The vice chancellor of administration, a tall, confident man with a strong grip, probably took more notes than he thought he would at Wednesday’s Faculty Senate meeting here. James McLaughlin probably increased his workload as well.
A two-page list of questions was given to the new vice chancellor, only to prompt more questions, many of them requesting that something be fixed.
McLaughlin was asked to look into the information that’s printed on faculty pay stubs, a situation which — after some discussion and the vice chancellor noting that he must find out who to talk to about the situation — he summed up with a cool, “We’re going to make that problem go away.”

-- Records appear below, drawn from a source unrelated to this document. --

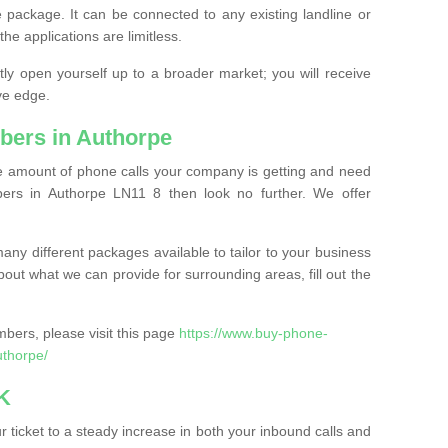
 package. It can be connected to any existing landline or
the applications are limitless.
y open yourself up to a broader market; you will receive
ve edge.
bers in Authorpe
the amount of phone calls your company is getting and need
ers in Authorpe LN11 8 then look no further. We offer
ny different packages available to tailor to your business
bout what we can provide for surrounding areas, fill out the
bers, please visit this page
https://www.buy-phone-
uthorpe/
K
ticket to a steady increase in both your inbound calls and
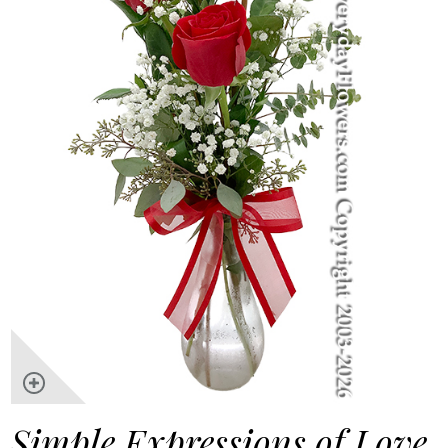
Simple Expressions of Love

Information was inaccessible over the district server on Tuesday; e-mail was down Saturday. History Professor Jonathan Lee said it was down Friday as well. McLaughlin also had trouble with his e-mail.
“Want to know the truth about that,” McLaughlin began, adding that “the nice thing about being new is that the truth is painless.”
He explained that tapes are used to back up data, and the tapes are reused. The tape in question was reused multiple times, McLaughlin said, and data from Nov. 21 was never recorded properly. “Reusing tapes is common for cost,” McLaughlin said, “but at some point, you count how many times you reuse it.”
He asked senate members if they received any notification from the district about the situation, and many responded “no.” McLaughlin wrote that down.
“The first thing that vice chancellors learn is that, if I’m having problems, I know it’s a lot worse for everyone else,” McLaughlin said, “and I don’t like that.”
Business Professor Val Calvert shared concern about district information technology. “I lost an entire course a month ago,” she said. “My students had just taken an exam.”
She also had a problem with the phone system at this college. “Everytime we have registration, the phone system goes out. If somebody leaves a message, they might not reach our inbox until days later.”
Lee said he had received disturbing prank calls on his phone — an anonymous student threatening to quit school and acquire a heroin habit — but without caller ID had no way of telling who was calling.
Lee expressed concern over the Blackboard Vista platform for Web courses. He explained that there’s a trust issue that has caused most faculty members to select their own platforms because e-mail goes down so often, as do district servers.
He explained that, as an online instructor, he wanted to finish some grading Nov. 23 but the system was inaccessible. “What guarantees are there going to be that this won’t happen,” Lee said, speaking of the up-and-coming Blackboard Vista platform. He asked if more people will be hired so that the platform can be accessible 24 hours a day.
“I don’t have any answers about what happened on Friday,” McLaughlin said, “but I do know that by Dec. 10, I will have the answer. Did you try the help desk? Because I did, and it didn’t help. I know the frustration.”
However, the vice chancellor added that Blackboard Vista has its benefits. Hiring more people to work a help desk is an option, but not a necessity. He suggested outsourcing. “Their skillsets probably exceed any of ours,” McLaughlin said. “My suspicion is, as we’ve tried to do everything in-house, we’ve missed what’s been happening in the business world.”
Senators complained students want to pay their tuition as soon as they register for classes but are not able to do so. “I did see one odd thing. I get a report that says one student figured out how to break the code, which means one student paid. I got this yesterday and I was scratching my head,” he said.
The bursar’s office here says students will be able to view their bills and pay them beginning Dec. 3.
Budget questions permeated the meeting. McLaughlin explained that, unless it is for a new college such as Northeast Lakeview College, he is not a fan of forward funding — funding based on the predicted enrollment of a college.
McLaughlin also said he is not a fan of special fees attached to course tuition. “Every campus I’ve worked on, we eliminate the fees,” he said. “These title fees are just nuisances. They hurt us in terms of enrollment.”